[Stored items]
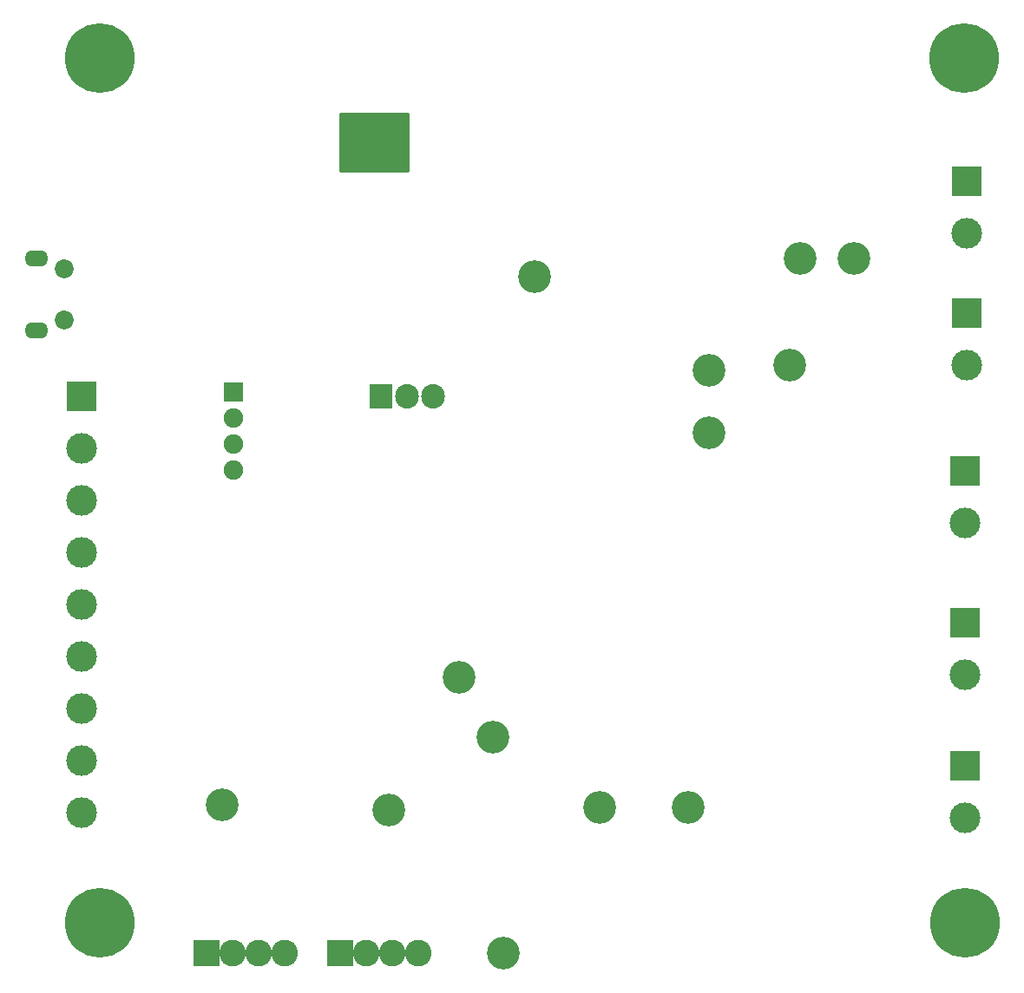
<source format=gbs>
G04 #@! TF.GenerationSoftware,KiCad,Pcbnew,5.1.6-c6e7f7d~87~ubuntu18.04.1*
G04 #@! TF.CreationDate,2020-08-03T14:56:27+01:00*
G04 #@! TF.ProjectId,garden,67617264-656e-42e6-9b69-6361645f7063,rev?*
G04 #@! TF.SameCoordinates,Original*
G04 #@! TF.FileFunction,Soldermask,Bot*
G04 #@! TF.FilePolarity,Negative*
%FSLAX46Y46*%
G04 Gerber Fmt 4.6, Leading zero omitted, Abs format (unit mm)*
G04 Created by KiCad (PCBNEW 5.1.6-c6e7f7d~87~ubuntu18.04.1) date 2020-08-03 14:56:27*
%MOMM*%
%LPD*%
G01*
G04 APERTURE LIST*
%ADD10C,3.200000*%
%ADD11C,3.000000*%
%ADD12R,3.000000X3.000000*%
%ADD13O,2.305000X2.400000*%
%ADD14R,2.305000X2.400000*%
%ADD15C,1.900000*%
%ADD16R,1.900000X1.900000*%
%ADD17O,2.300000X1.600000*%
%ADD18C,1.850000*%
%ADD19C,2.600000*%
%ADD20R,2.600000X2.600000*%
%ADD21C,6.800000*%
%ADD22C,0.254000*%
G04 APERTURE END LIST*
D10*
X137076000Y-76708000D03*
X131826000Y-76708000D03*
X105918000Y-78486000D03*
X102870000Y-144526000D03*
X130810000Y-87122000D03*
X122936000Y-87630000D03*
X91694000Y-130556000D03*
X75438000Y-130048000D03*
X122936000Y-93726000D03*
X112268000Y-130302000D03*
X120904000Y-130302000D03*
X101854000Y-123444000D03*
X98552000Y-117602000D03*
D11*
X61722000Y-130810000D03*
X61722000Y-125730000D03*
X61722000Y-120650000D03*
X61722000Y-115570000D03*
X61722000Y-110490000D03*
X61722000Y-105410000D03*
X61722000Y-100330000D03*
X61722000Y-95250000D03*
D12*
X61722000Y-90170000D03*
D13*
X96012000Y-90170000D03*
X93472000Y-90170000D03*
D14*
X90932000Y-90170000D03*
D15*
X76559000Y-97415000D03*
X76559000Y-94875000D03*
X76559000Y-92335000D03*
D16*
X76559000Y-89795000D03*
D17*
X57309500Y-83764000D03*
X57309500Y-76764000D03*
D18*
X60009500Y-82764000D03*
X60009500Y-77764000D03*
D11*
X148082000Y-87122000D03*
D12*
X148082000Y-82042000D03*
D19*
X94615000Y-144526000D03*
X92075000Y-144526000D03*
X89535000Y-144526000D03*
D20*
X86995000Y-144526000D03*
D19*
X81534000Y-144526000D03*
X78994000Y-144526000D03*
X76454000Y-144526000D03*
D20*
X73914000Y-144526000D03*
D11*
X147955000Y-131318000D03*
D12*
X147955000Y-126238000D03*
D11*
X147955000Y-117348000D03*
D12*
X147955000Y-112268000D03*
D11*
X147955000Y-102552500D03*
D12*
X147955000Y-97472500D03*
D11*
X148082000Y-74295000D03*
D12*
X148082000Y-69215000D03*
D21*
X63500000Y-141605000D03*
X147955000Y-141605000D03*
X147828000Y-57150000D03*
X63500000Y-57150000D03*
D22*
G36*
X93599000Y-68199000D02*
G01*
X86995000Y-68199000D01*
X86995000Y-62611000D01*
X93599000Y-62611000D01*
X93599000Y-68199000D01*
G37*
X93599000Y-68199000D02*
X86995000Y-68199000D01*
X86995000Y-62611000D01*
X93599000Y-62611000D01*
X93599000Y-68199000D01*
M02*

</source>
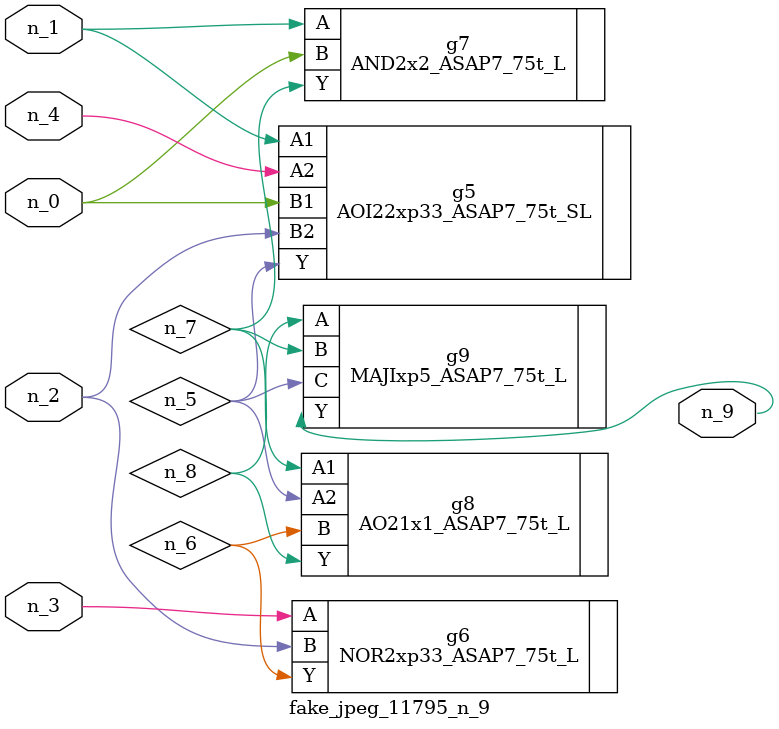
<source format=v>
module fake_jpeg_11795_n_9 (n_3, n_2, n_1, n_0, n_4, n_9);

input n_3;
input n_2;
input n_1;
input n_0;
input n_4;

output n_9;

wire n_8;
wire n_6;
wire n_5;
wire n_7;

AOI22xp33_ASAP7_75t_SL g5 ( 
.A1(n_1),
.A2(n_4),
.B1(n_0),
.B2(n_2),
.Y(n_5)
);

NOR2xp33_ASAP7_75t_L g6 ( 
.A(n_3),
.B(n_2),
.Y(n_6)
);

AND2x2_ASAP7_75t_L g7 ( 
.A(n_1),
.B(n_0),
.Y(n_7)
);

AO21x1_ASAP7_75t_L g8 ( 
.A1(n_7),
.A2(n_5),
.B(n_6),
.Y(n_8)
);

MAJIxp5_ASAP7_75t_L g9 ( 
.A(n_8),
.B(n_7),
.C(n_5),
.Y(n_9)
);


endmodule
</source>
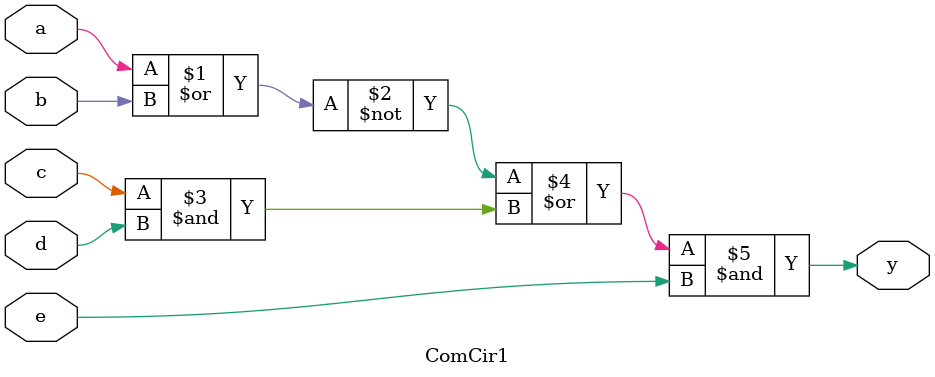
<source format=v>
module ComCir1( input a, b, c, d, e,output y);
assign y = ((~(a | b)) | (c & d)) & e;
endmodule
</source>
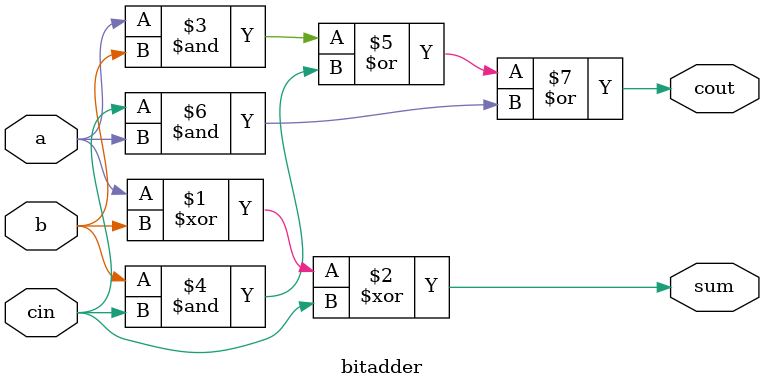
<source format=v>
module EightBitAdder(input [7:0] a,input [7:0] b,output [7:0]sum, output cout);
genvar i;
wire [8:0] c;
assign c[0]=0;
generate
	for(i=0;i<8;i=i+1)begin 
		bitadder adders(.a(a[i]),.b(b[i]),.sum(sum[i]),.cin(c[i]),.cout(c[i+1]));
	end
endgenerate
assign cout=c[8];
endmodule

module bitadder(input a,input b,input cin, output sum,output cout);
assign sum=a^b^cin;
assign cout=a&b|b&cin|cin&a;
endmodule


</source>
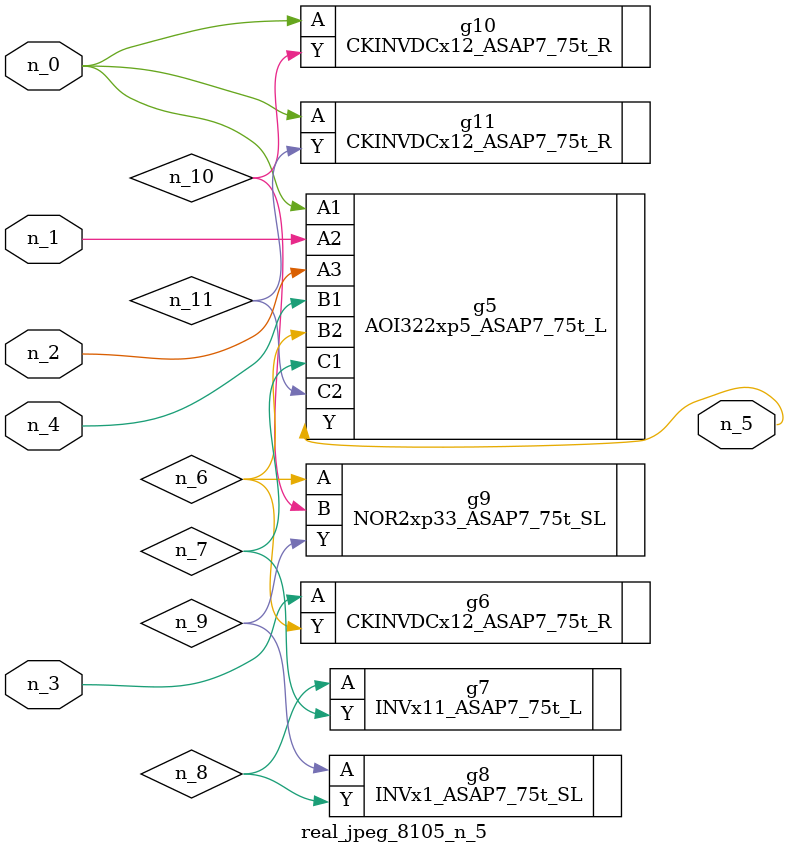
<source format=v>
module real_jpeg_8105_n_5 (n_4, n_0, n_1, n_2, n_3, n_5);

input n_4;
input n_0;
input n_1;
input n_2;
input n_3;

output n_5;

wire n_8;
wire n_11;
wire n_6;
wire n_7;
wire n_10;
wire n_9;

AOI322xp5_ASAP7_75t_L g5 ( 
.A1(n_0),
.A2(n_1),
.A3(n_2),
.B1(n_4),
.B2(n_6),
.C1(n_7),
.C2(n_11),
.Y(n_5)
);

CKINVDCx12_ASAP7_75t_R g10 ( 
.A(n_0),
.Y(n_10)
);

CKINVDCx12_ASAP7_75t_R g11 ( 
.A(n_0),
.Y(n_11)
);

CKINVDCx12_ASAP7_75t_R g6 ( 
.A(n_3),
.Y(n_6)
);

NOR2xp33_ASAP7_75t_SL g9 ( 
.A(n_6),
.B(n_10),
.Y(n_9)
);

INVx11_ASAP7_75t_L g7 ( 
.A(n_8),
.Y(n_7)
);

INVx1_ASAP7_75t_SL g8 ( 
.A(n_9),
.Y(n_8)
);


endmodule
</source>
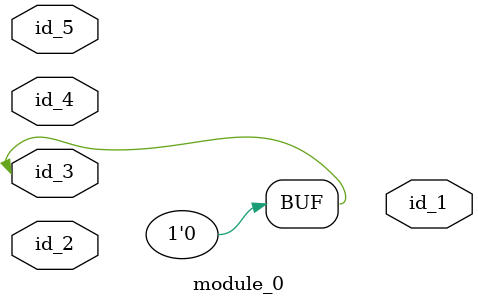
<source format=v>
module module_0 (
    id_1,
    id_2,
    id_3,
    id_4,
    id_5
);
  inout id_5;
  inout id_4;
  inout id_3;
  input id_2;
  output id_1;
  assign id_3[1'b0] = 1'b0;
endmodule

</source>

▶ **Work instructions**: Exact copy, no pictures: please print every record above as written.

▶ **Response to the exercise**:
<source format=gbs>
G04 #@! TF.GenerationSoftware,KiCad,Pcbnew,5.1.6-c6e7f7d~87~ubuntu18.04.1*
G04 #@! TF.CreationDate,2020-08-03T14:56:27+01:00*
G04 #@! TF.ProjectId,garden,67617264-656e-42e6-9b69-6361645f7063,rev?*
G04 #@! TF.SameCoordinates,Original*
G04 #@! TF.FileFunction,Soldermask,Bot*
G04 #@! TF.FilePolarity,Negative*
%FSLAX46Y46*%
G04 Gerber Fmt 4.6, Leading zero omitted, Abs format (unit mm)*
G04 Created by KiCad (PCBNEW 5.1.6-c6e7f7d~87~ubuntu18.04.1) date 2020-08-03 14:56:27*
%MOMM*%
%LPD*%
G01*
G04 APERTURE LIST*
%ADD10C,3.200000*%
%ADD11C,3.000000*%
%ADD12R,3.000000X3.000000*%
%ADD13O,2.305000X2.400000*%
%ADD14R,2.305000X2.400000*%
%ADD15C,1.900000*%
%ADD16R,1.900000X1.900000*%
%ADD17O,2.300000X1.600000*%
%ADD18C,1.850000*%
%ADD19C,2.600000*%
%ADD20R,2.600000X2.600000*%
%ADD21C,6.800000*%
%ADD22C,0.254000*%
G04 APERTURE END LIST*
D10*
X137076000Y-76708000D03*
X131826000Y-76708000D03*
X105918000Y-78486000D03*
X102870000Y-144526000D03*
X130810000Y-87122000D03*
X122936000Y-87630000D03*
X91694000Y-130556000D03*
X75438000Y-130048000D03*
X122936000Y-93726000D03*
X112268000Y-130302000D03*
X120904000Y-130302000D03*
X101854000Y-123444000D03*
X98552000Y-117602000D03*
D11*
X61722000Y-130810000D03*
X61722000Y-125730000D03*
X61722000Y-120650000D03*
X61722000Y-115570000D03*
X61722000Y-110490000D03*
X61722000Y-105410000D03*
X61722000Y-100330000D03*
X61722000Y-95250000D03*
D12*
X61722000Y-90170000D03*
D13*
X96012000Y-90170000D03*
X93472000Y-90170000D03*
D14*
X90932000Y-90170000D03*
D15*
X76559000Y-97415000D03*
X76559000Y-94875000D03*
X76559000Y-92335000D03*
D16*
X76559000Y-89795000D03*
D17*
X57309500Y-83764000D03*
X57309500Y-76764000D03*
D18*
X60009500Y-82764000D03*
X60009500Y-77764000D03*
D11*
X148082000Y-87122000D03*
D12*
X148082000Y-82042000D03*
D19*
X94615000Y-144526000D03*
X92075000Y-144526000D03*
X89535000Y-144526000D03*
D20*
X86995000Y-144526000D03*
D19*
X81534000Y-144526000D03*
X78994000Y-144526000D03*
X76454000Y-144526000D03*
D20*
X73914000Y-144526000D03*
D11*
X147955000Y-131318000D03*
D12*
X147955000Y-126238000D03*
D11*
X147955000Y-117348000D03*
D12*
X147955000Y-112268000D03*
D11*
X147955000Y-102552500D03*
D12*
X147955000Y-97472500D03*
D11*
X148082000Y-74295000D03*
D12*
X148082000Y-69215000D03*
D21*
X63500000Y-141605000D03*
X147955000Y-141605000D03*
X147828000Y-57150000D03*
X63500000Y-57150000D03*
D22*
G36*
X93599000Y-68199000D02*
G01*
X86995000Y-68199000D01*
X86995000Y-62611000D01*
X93599000Y-62611000D01*
X93599000Y-68199000D01*
G37*
X93599000Y-68199000D02*
X86995000Y-68199000D01*
X86995000Y-62611000D01*
X93599000Y-62611000D01*
X93599000Y-68199000D01*
M02*

</source>
<source format=v>
module fake_jpeg_11795_n_9 (n_3, n_2, n_1, n_0, n_4, n_9);

input n_3;
input n_2;
input n_1;
input n_0;
input n_4;

output n_9;

wire n_8;
wire n_6;
wire n_5;
wire n_7;

AOI22xp33_ASAP7_75t_SL g5 ( 
.A1(n_1),
.A2(n_4),
.B1(n_0),
.B2(n_2),
.Y(n_5)
);

NOR2xp33_ASAP7_75t_L g6 ( 
.A(n_3),
.B(n_2),
.Y(n_6)
);

AND2x2_ASAP7_75t_L g7 ( 
.A(n_1),
.B(n_0),
.Y(n_7)
);

AO21x1_ASAP7_75t_L g8 ( 
.A1(n_7),
.A2(n_5),
.B(n_6),
.Y(n_8)
);

MAJIxp5_ASAP7_75t_L g9 ( 
.A(n_8),
.B(n_7),
.C(n_5),
.Y(n_9)
);


endmodule
</source>
<source format=v>
module ComCir1( input a, b, c, d, e,output y);
assign y = ((~(a | b)) | (c & d)) & e;
endmodule
</source>
<source format=v>
module EightBitAdder(input [7:0] a,input [7:0] b,output [7:0]sum, output cout);
genvar i;
wire [8:0] c;
assign c[0]=0;
generate
	for(i=0;i<8;i=i+1)begin 
		bitadder adders(.a(a[i]),.b(b[i]),.sum(sum[i]),.cin(c[i]),.cout(c[i+1]));
	end
endgenerate
assign cout=c[8];
endmodule

module bitadder(input a,input b,input cin, output sum,output cout);
assign sum=a^b^cin;
assign cout=a&b|b&cin|cin&a;
endmodule


</source>
<source format=v>
module real_jpeg_8105_n_5 (n_4, n_0, n_1, n_2, n_3, n_5);

input n_4;
input n_0;
input n_1;
input n_2;
input n_3;

output n_5;

wire n_8;
wire n_11;
wire n_6;
wire n_7;
wire n_10;
wire n_9;

AOI322xp5_ASAP7_75t_L g5 ( 
.A1(n_0),
.A2(n_1),
.A3(n_2),
.B1(n_4),
.B2(n_6),
.C1(n_7),
.C2(n_11),
.Y(n_5)
);

CKINVDCx12_ASAP7_75t_R g10 ( 
.A(n_0),
.Y(n_10)
);

CKINVDCx12_ASAP7_75t_R g11 ( 
.A(n_0),
.Y(n_11)
);

CKINVDCx12_ASAP7_75t_R g6 ( 
.A(n_3),
.Y(n_6)
);

NOR2xp33_ASAP7_75t_SL g9 ( 
.A(n_6),
.B(n_10),
.Y(n_9)
);

INVx11_ASAP7_75t_L g7 ( 
.A(n_8),
.Y(n_7)
);

INVx1_ASAP7_75t_SL g8 ( 
.A(n_9),
.Y(n_8)
);


endmodule
</source>
<source format=v>
module module_0 (
    id_1,
    id_2,
    id_3,
    id_4,
    id_5
);
  inout id_5;
  inout id_4;
  inout id_3;
  input id_2;
  output id_1;
  assign id_3[1'b0] = 1'b0;
endmodule

</source>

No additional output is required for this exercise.